Me sube el calor a las mejillas.

—¡No estábamos escondiendo nada! A veces esos hechizos censores se desintegran con el tiempo. Era improbable, pero quería asegurarme. Entonces pensé que el libro que buscaba estaría en la vieja biblioteca, pero tuve que irme… —Se me llenan los ojos de lágrimas—. ¡Lo siento mucho, mamá! —Me tapo la cara con las manos.

—No es culpa tuya, cariño. —Su voz se endurece cuando se dirige al detective—. Ya tiene las respuestas que necesitaba de mi hija; ahora céntrese en averiguar quién ha hecho esto.

—Sí, señora. Ha habido delincuentes merodeando por esta zona. Creemos que pudieron pensar que esta tienda era un blanco fácil.

—¿Delincuentes que sólo roban libros?

—Todavía no sabemos qué libros faltan, lo que dificultará su localización. Don Ostanes está siendo… poco colaborativo. —Garabatea unas cuantas notas—. En fin, creemos que, quienquiera que fuese, les vio salir a todos de casa.

—Entonces, ¿piensa que ha sido premeditado? —grita mi madre.

El detective se apresura a tranquilizarla:

—Aún no hay nada seguro. Estamos barajando varias teorías. De momento, vamos a tener que cerrar su tienda durante algunas horas, tomar huellas, llevar a cabo una rigurosa investigación…

—¡De eso, nada! —Mi abuelo aparece por la puerta—. Fuera, fuera. No quiero a sus dotados metomentodo en mi casa. Ya les avisaremos si les necesitamos.

El detective alza las manos.

—De todos modos, me parece que ya casi hemos terminado. Si no quieren que hagamos nada más…

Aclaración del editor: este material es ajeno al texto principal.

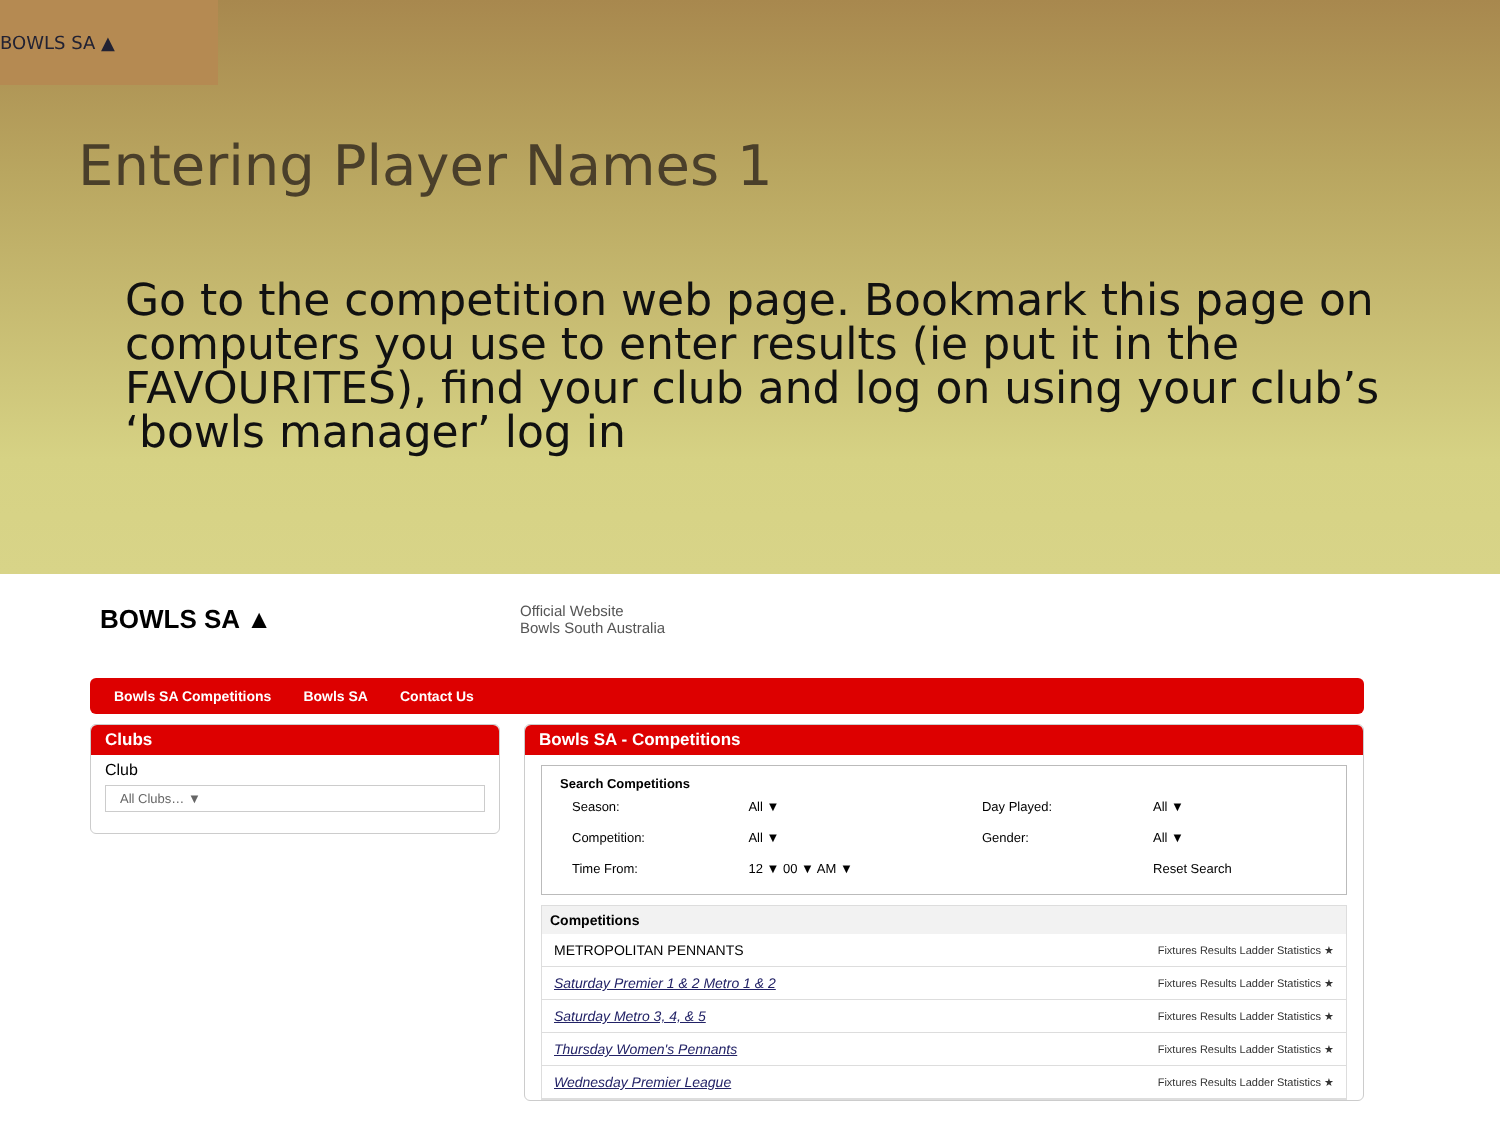BOWLS SA ▲
Entering Player Names 1
Go to the competition web page. Bookmark this page on computers you use to enter results (ie put it in the FAVOURITES), find your club and log on using your club’s ‘bowls manager’ log in
BOWLS SA ▲
Official Website
Bowls South Australia
Bowls SA Competitions Bowls SA Contact Us
Clubs
Club
All Clubs… ▼
Bowls SA - Competitions
Search Competitions
| Season: | All ▼ | Day Played: | All ▼ |
| Competition: | All ▼ | Gender: | All ▼ |
| Time From: | 12 ▼ 00 ▼ AM ▼ | | Reset Search |
| Competitions | |
| --- | --- |
| METROPOLITAN PENNANTS | Fixtures Results Ladder Statistics ★ |
| Saturday Premier 1 & 2 Metro 1 & 2 | Fixtures Results Ladder Statistics ★ |
| Saturday Metro 3, 4, & 5 | Fixtures Results Ladder Statistics ★ |
| Thursday Women's Pennants | Fixtures Results Ladder Statistics ★ |
| Wednesday Premier League | Fixtures Results Ladder Statistics ★ |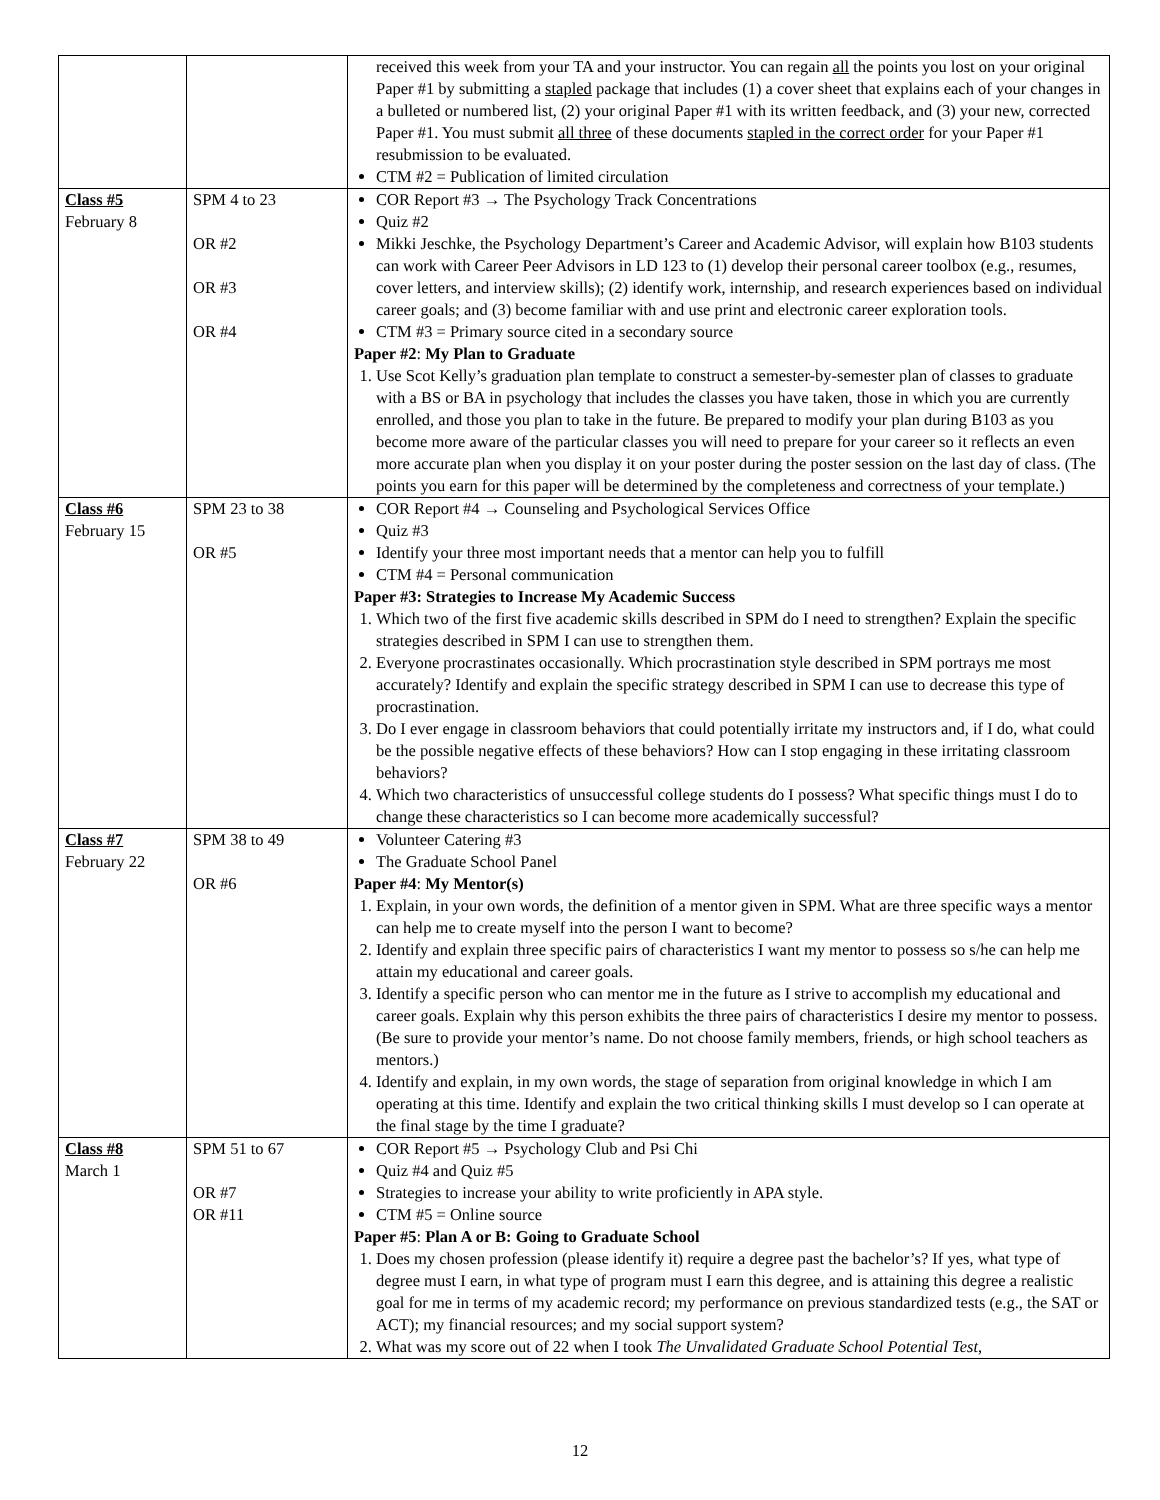| | | received this week from your TA and your instructor. You can regain all the points you lost on your original Paper #1 by submitting a stapled package that includes (1) a cover sheet that explains each of your changes in a bulleted or numbered list, (2) your original Paper #1 with its written feedback, and (3) your new, corrected Paper #1. You must submit all three of these documents stapled in the correct order for your Paper #1 resubmission to be evaluated. CTM #2 = Publication of limited circulation |
| Class #5 February 8 | SPM 4 to 23 OR #2 OR #3 OR #4 | COR Report #3 → The Psychology Track Concentrations Quiz #2 Mikki Jeschke, the Psychology Department’s Career and Academic Advisor, will explain how B103 students can work with Career Peer Advisors in LD 123 to (1) develop their personal career toolbox (e.g., resumes, cover letters, and interview skills); (2) identify work, internship, and research experiences based on individual career goals; and (3) become familiar with and use print and electronic career exploration tools. CTM #3 = Primary source cited in a secondary source Paper #2 : My Plan to Graduate 1. Use Scot Kelly’s graduation plan template to construct a semester-by-semester plan of classes to graduate with a BS or BA in psychology that includes the classes you have taken, those in which you are currently enrolled, and those you plan to take in the future. Be prepared to modify your plan during B103 as you become more aware of the particular classes you will need to prepare for your career so it reflects an even more accurate plan when you display it on your poster during the poster session on the last day of class. (The points you earn for this paper will be determined by the completeness and correctness of your template.) |
| Class #6 February 15 | SPM 23 to 38 OR #5 | COR Report #4 → Counseling and Psychological Services Office Quiz #3 Identify your three most important needs that a mentor can help you to fulfill CTM #4 = Personal communication Paper #3: Strategies to Increase My Academic Success 1. Which two of the first five academic skills described in SPM do I need to strengthen? Explain the specific strategies described in SPM I can use to strengthen them. 2. Everyone procrastinates occasionally. Which procrastination style described in SPM portrays me most accurately? Identify and explain the specific strategy described in SPM I can use to decrease this type of procrastination. 3. Do I ever engage in classroom behaviors that could potentially irritate my instructors and, if I do, what could be the possible negative effects of these behaviors? How can I stop engaging in these irritating classroom behaviors? 4. Which two characteristics of unsuccessful college students do I possess? What specific things must I do to change these characteristics so I can become more academically successful? |
| Class #7 February 22 | SPM 38 to 49 OR #6 | Volunteer Catering #3 The Graduate School Panel Paper #4 : My Mentor(s) 1. Explain, in your own words, the definition of a mentor given in SPM. What are three specific ways a mentor can help me to create myself into the person I want to become? 2. Identify and explain three specific pairs of characteristics I want my mentor to possess so s/he can help me attain my educational and career goals. 3. Identify a specific person who can mentor me in the future as I strive to accomplish my educational and career goals. Explain why this person exhibits the three pairs of characteristics I desire my mentor to possess. (Be sure to provide your mentor’s name. Do not choose family members, friends, or high school teachers as mentors.) 4. Identify and explain, in my own words, the stage of separation from original knowledge in which I am operating at this time. Identify and explain the two critical thinking skills I must develop so I can operate at the final stage by the time I graduate? |
| Class #8 March 1 | SPM 51 to 67 OR #7 OR #11 | COR Report #5 → Psychology Club and Psi Chi Quiz #4 and Quiz #5 Strategies to increase your ability to write proficiently in APA style. CTM #5 = Online source Paper #5 : Plan A or B: Going to Graduate School 1. Does my chosen profession (please identify it) require a degree past the bachelor’s? If yes, what type of degree must I earn, in what type of program must I earn this degree, and is attaining this degree a realistic goal for me in terms of my academic record; my performance on previous standardized tests (e.g., the SAT or ACT); my financial resources; and my social support system? 2. What was my score out of 22 when I took The Unvalidated Graduate School Potential Test , |
12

—Ya han hecho suficiente, gracias.

El detective se queda mirándolo fijamente unos segundos y después inclina la cabeza. No hay mucha gente lo bastante valiente como para discutir con mi abuelo cuando está de este humor, y el detective no es una excepción. Avisa a su equipo con un chasquido de dedos y salen todos por la puerta principal arrastrando los pies. Luego él se gira para decir algo, pero mi abuelo le da con la puerta en las narices.

—Papá, ¿nos vas a decir qué está pasando? —le pregunta mi padre.

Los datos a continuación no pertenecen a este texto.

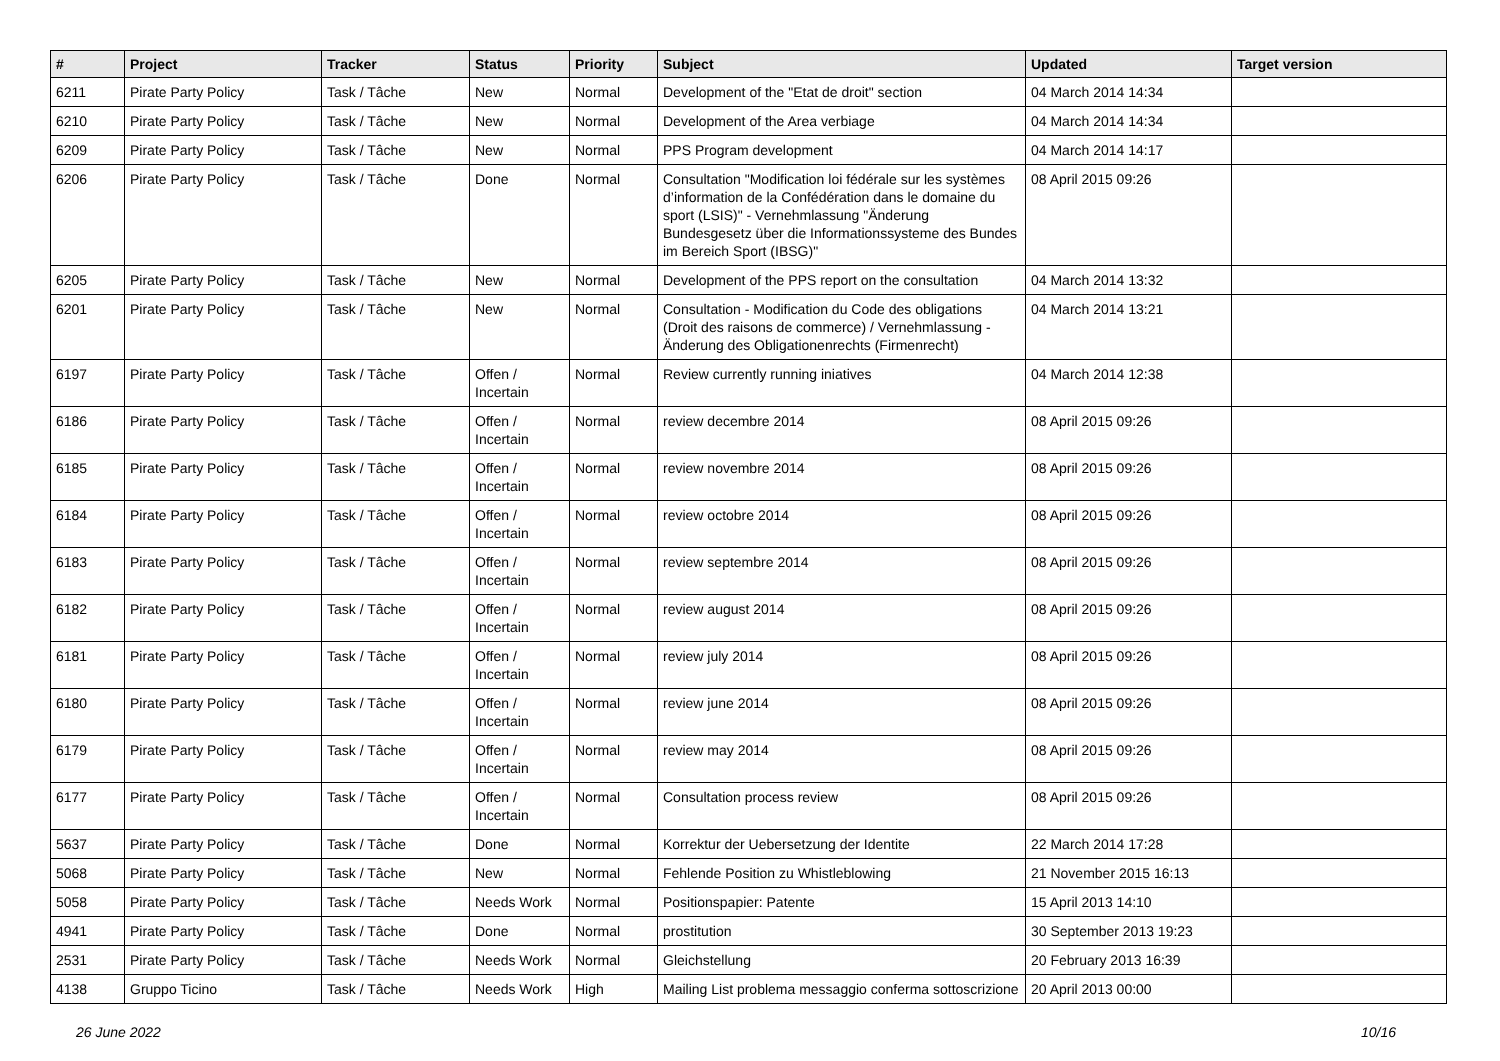| # | Project | Tracker | Status | Priority | Subject | Updated | Target version |
| --- | --- | --- | --- | --- | --- | --- | --- |
| 6211 | Pirate Party Policy | Task / Tâche | New | Normal | Development of the "Etat de droit" section | 04 March 2014 14:34 | |
| 6210 | Pirate Party Policy | Task / Tâche | New | Normal | Development of the Area verbiage | 04 March 2014 14:34 | |
| 6209 | Pirate Party Policy | Task / Tâche | New | Normal | PPS Program development | 04 March 2014 14:17 | |
| 6206 | Pirate Party Policy | Task / Tâche | Done | Normal | Consultation "Modification loi fédérale sur les systèmes d’information de la Confédération dans le domaine du sport (LSIS)" - Vernehmlassung "Änderung Bundesgesetz über die Informationssysteme des Bundes im Bereich Sport (IBSG)" | 08 April 2015 09:26 | |
| 6205 | Pirate Party Policy | Task / Tâche | New | Normal | Development of the PPS report on the consultation | 04 March 2014 13:32 | |
| 6201 | Pirate Party Policy | Task / Tâche | New | Normal | Consultation - Modification du Code des obligations (Droit des raisons de commerce) / Vernehmlassung - Änderung des Obligationenrechts (Firmenrecht) | 04 March 2014 13:21 | |
| 6197 | Pirate Party Policy | Task / Tâche | Offen / Incertain | Normal | Review currently running iniatives | 04 March 2014 12:38 | |
| 6186 | Pirate Party Policy | Task / Tâche | Offen / Incertain | Normal | review decembre 2014 | 08 April 2015 09:26 | |
| 6185 | Pirate Party Policy | Task / Tâche | Offen / Incertain | Normal | review novembre 2014 | 08 April 2015 09:26 | |
| 6184 | Pirate Party Policy | Task / Tâche | Offen / Incertain | Normal | review octobre 2014 | 08 April 2015 09:26 | |
| 6183 | Pirate Party Policy | Task / Tâche | Offen / Incertain | Normal | review septembre 2014 | 08 April 2015 09:26 | |
| 6182 | Pirate Party Policy | Task / Tâche | Offen / Incertain | Normal | review august 2014 | 08 April 2015 09:26 | |
| 6181 | Pirate Party Policy | Task / Tâche | Offen / Incertain | Normal | review july 2014 | 08 April 2015 09:26 | |
| 6180 | Pirate Party Policy | Task / Tâche | Offen / Incertain | Normal | review june 2014 | 08 April 2015 09:26 | |
| 6179 | Pirate Party Policy | Task / Tâche | Offen / Incertain | Normal | review may 2014 | 08 April 2015 09:26 | |
| 6177 | Pirate Party Policy | Task / Tâche | Offen / Incertain | Normal | Consultation process review | 08 April 2015 09:26 | |
| 5637 | Pirate Party Policy | Task / Tâche | Done | Normal | Korrektur der Uebersetzung der Identite | 22 March 2014 17:28 | |
| 5068 | Pirate Party Policy | Task / Tâche | New | Normal | Fehlende Position zu Whistleblowing | 21 November 2015 16:13 | |
| 5058 | Pirate Party Policy | Task / Tâche | Needs Work | Normal | Positionspapier: Patente | 15 April 2013 14:10 | |
| 4941 | Pirate Party Policy | Task / Tâche | Done | Normal | prostitution | 30 September 2013 19:23 | |
| 2531 | Pirate Party Policy | Task / Tâche | Needs Work | Normal | Gleichstellung | 20 February 2013 16:39 | |
| 4138 | Gruppo Ticino | Task / Tâche | Needs Work | High | Mailing List problema messaggio conferma sottoscrizione | 20 April 2013 00:00 | |
26 June 2022 10/16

—No. Y no necesitamos a ninguno de esos incordios de policías porque yo sé exactamente quién ha hecho esto. John, Katie, necesito que cojáis a Molly y que os vayáis —les pide.

—¿Por qué? —exclama mi madre, estupefacta.

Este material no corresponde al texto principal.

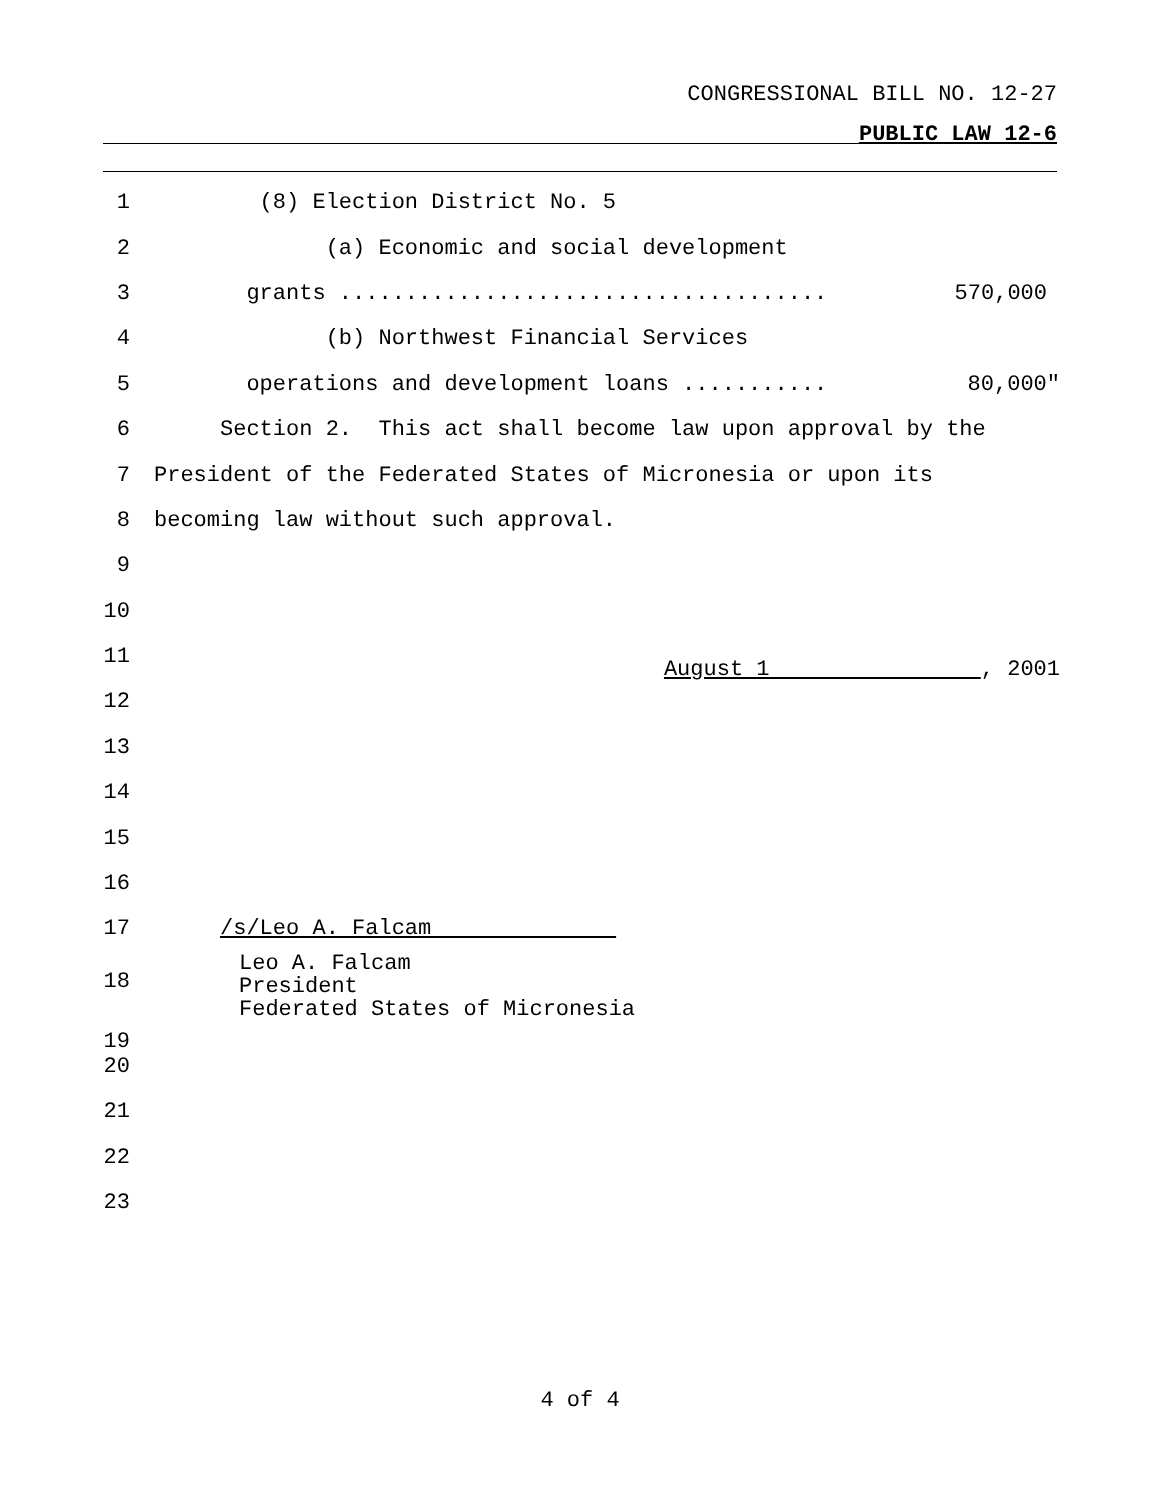CONGRESSIONAL BILL NO. 12-27
PUBLIC LAW 12-6
1 (8) Election District No. 5
2 (a) Economic and social development
3 grants ..................................... 570,000
4 (b) Northwest Financial Services
5 operations and development loans ........... 80,000"
6 Section 2. This act shall become law upon approval by the
7 President of the Federated States of Micronesia or upon its
8 becoming law without such approval.
9
10
11 August 1 , 2001
12
13
14
15
16
17 /s/Leo A. Falcam
18
19 Leo A. Falcam
President
Federated States of Micronesia
20
21
22
23
4 of 4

—¡Papá, sé razonable! ¡Esta también es nuestra casa, aunque la hayan atacado!

—No. Este es un asunto de alquimistas y mi aprendiz es la única que puede quedarse. ¡Así que marchaos todos!

Cuando mi abuelo se pone así, es terrible. Los demás obedecen sus órdenes, a pesar de todo. Me gustaría ir tras ellos, pedirles que se queden, pero, si se trata de un asunto importante para los Kemi, soy consciente de que tengo que obedecer.

—¿Hueles eso? —me pregunta él una vez que se han ido. Se le ensanchan las fosas nasales—. Siempre que un dotado hace magia deja un olor característico, un rastro. Suele ser inapreciable, pero no en este caso. No en nuestra tienda.

—¿Ha sido un dotado? —Alarmada, abro los ojos de par en par.

—¿No reconoces el olor?

Me concentro. Me lleva un par de intentos, pero al final mi memoria acaba fusionándose con mis sentidos. Sí que lo reconozco. Es el mismo olor metálico y nauseabundo que me asaltó en el palacio.

—No… ¿Emilia? ¿Qué iba a querer ella de nuestra biblioteca?

Mi abuelo asiente. Alarga el brazo para tocar el polvo negro que ha tiznado la pared. No son manchas de chamusquina.

—Lo más probable es que quisiera lo mismo que tú esperabas encontrar. Como no consiguió lo que pretendía, intentó prender fuego a todos esos libros antiguos. Pero este polvo neutraliza los hechizos.

—¿Cómo es posible?

—Porque el conocimiento que se encierra en estas paredes vale más que cualquiera de nuestras vidas. Todos los Kemi lo han sabido siempre. Y cuando Thomas Kemi ganó la primera Expedición Salvaje, gastó todo el importe del premio en construir esta tienda y equiparla con diversas medidas especiales de protección, que se fueron reforzando desde entonces con cada nueva victoria. De ese modo, ningún Kemi tendría que preocuparse jamás de las intromisiones de gente como Emilia Thoth.

—¿Y los libros que faltan?

—Los cogí yo para que la policía lo considerase un robo y no le diera más vueltas al asunto. Pero nadie podrá llevarse nada de esta tienda mientras haya un maestro Kemi al mando. Nada.